JUVENTUS JOGA NA JAVARI COM NOVO TREINADOR

Luis Carlos Ferreira, um velho conhecido da  torcida juventina, está de volta ao time da Mooca. Essa será a terceira passagem do treinador no Moleque Travesso. Em 2012,  Ferreirão conseguiu o acesso para a Série A-2 e tentará repetir o feito novamente. Na sua segunda passagem, de forma relâmpago, em 2013, não conseguiu salvar a equipe do rebaixamento à Série A-3.

Ferreira possui o seguinte retrospecto no comando juventino: 40 jogos, 15 vitórias, 13 empates e 12 derrotas.

A sua estreia, provavelmente, já acontecerá na tarde de quarta-feira (19), às 15h, no estádio Conde  Rodolfo Crespi, na Rua Javari, onde o Juventus encara o Rio Preto, pela sexta rodada do Campeonato Paulista da Série A-3.

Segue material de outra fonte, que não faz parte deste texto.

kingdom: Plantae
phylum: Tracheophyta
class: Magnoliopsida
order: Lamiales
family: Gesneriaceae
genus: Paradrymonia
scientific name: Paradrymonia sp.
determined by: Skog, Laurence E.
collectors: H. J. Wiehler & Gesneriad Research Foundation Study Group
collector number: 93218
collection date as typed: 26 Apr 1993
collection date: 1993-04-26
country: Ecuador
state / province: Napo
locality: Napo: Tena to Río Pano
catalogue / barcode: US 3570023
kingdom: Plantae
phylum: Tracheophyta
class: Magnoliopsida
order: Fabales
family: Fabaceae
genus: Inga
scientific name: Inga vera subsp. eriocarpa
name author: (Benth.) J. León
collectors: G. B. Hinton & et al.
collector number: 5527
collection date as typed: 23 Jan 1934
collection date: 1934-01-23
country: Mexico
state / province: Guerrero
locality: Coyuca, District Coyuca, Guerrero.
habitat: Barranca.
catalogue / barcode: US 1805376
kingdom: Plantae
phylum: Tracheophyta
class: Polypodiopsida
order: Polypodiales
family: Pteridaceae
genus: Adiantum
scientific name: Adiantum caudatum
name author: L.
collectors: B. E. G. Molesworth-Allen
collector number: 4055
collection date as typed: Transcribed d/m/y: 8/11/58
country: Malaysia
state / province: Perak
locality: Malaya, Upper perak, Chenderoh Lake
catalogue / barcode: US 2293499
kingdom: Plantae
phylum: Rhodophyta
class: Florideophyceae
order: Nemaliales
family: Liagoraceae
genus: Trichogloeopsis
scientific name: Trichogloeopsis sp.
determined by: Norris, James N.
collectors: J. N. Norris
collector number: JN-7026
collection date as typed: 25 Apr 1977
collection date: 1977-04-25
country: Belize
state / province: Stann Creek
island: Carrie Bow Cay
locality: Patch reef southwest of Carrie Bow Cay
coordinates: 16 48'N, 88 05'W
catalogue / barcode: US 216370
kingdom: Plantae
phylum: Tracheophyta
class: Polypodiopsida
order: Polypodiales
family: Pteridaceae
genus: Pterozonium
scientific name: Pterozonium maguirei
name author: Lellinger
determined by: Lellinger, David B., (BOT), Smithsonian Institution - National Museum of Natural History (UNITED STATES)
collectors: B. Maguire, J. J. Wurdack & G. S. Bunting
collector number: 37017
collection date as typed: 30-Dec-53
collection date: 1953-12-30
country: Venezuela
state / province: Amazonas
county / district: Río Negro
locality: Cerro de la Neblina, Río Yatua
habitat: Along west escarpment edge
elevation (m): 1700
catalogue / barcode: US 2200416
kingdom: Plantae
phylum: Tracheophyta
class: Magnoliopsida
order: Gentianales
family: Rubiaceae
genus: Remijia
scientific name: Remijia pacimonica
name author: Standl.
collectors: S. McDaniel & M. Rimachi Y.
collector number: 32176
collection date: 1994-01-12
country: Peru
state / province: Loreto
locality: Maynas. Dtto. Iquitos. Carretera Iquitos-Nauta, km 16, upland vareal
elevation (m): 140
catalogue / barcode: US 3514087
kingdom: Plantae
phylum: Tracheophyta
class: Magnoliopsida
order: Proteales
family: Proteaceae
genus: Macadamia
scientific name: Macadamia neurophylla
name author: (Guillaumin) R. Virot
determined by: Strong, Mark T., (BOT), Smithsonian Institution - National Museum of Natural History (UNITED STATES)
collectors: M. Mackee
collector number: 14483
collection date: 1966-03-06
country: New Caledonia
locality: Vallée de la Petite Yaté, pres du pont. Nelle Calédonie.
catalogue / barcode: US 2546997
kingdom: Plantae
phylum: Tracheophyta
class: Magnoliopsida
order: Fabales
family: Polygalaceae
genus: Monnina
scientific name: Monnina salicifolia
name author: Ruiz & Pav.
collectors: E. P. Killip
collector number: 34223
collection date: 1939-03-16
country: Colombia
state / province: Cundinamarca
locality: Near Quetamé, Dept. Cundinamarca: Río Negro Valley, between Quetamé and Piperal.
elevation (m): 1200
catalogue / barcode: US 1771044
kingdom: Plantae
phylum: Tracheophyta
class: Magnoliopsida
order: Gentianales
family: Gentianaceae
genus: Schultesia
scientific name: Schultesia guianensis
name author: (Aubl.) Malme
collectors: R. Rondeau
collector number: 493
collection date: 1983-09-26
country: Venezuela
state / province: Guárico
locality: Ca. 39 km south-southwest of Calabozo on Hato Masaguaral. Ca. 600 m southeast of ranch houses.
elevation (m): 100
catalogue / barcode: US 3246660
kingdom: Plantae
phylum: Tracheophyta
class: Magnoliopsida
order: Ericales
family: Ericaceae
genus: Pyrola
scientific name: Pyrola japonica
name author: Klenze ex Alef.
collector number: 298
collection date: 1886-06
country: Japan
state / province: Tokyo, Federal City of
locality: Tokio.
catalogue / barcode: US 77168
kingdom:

Em toda a história do confronto entre as equipes foram realizados  7  jogos, com 4 vitórias juventinas e 3 derrotas. No último encontro entre as equipes no estádio da Rua Javari, realizado em 13 de outubro de 2013, o Juventus goleou o Rio Preto pelo placar de 4 a 1, em partida válida pela Copa Paulista de Futebol.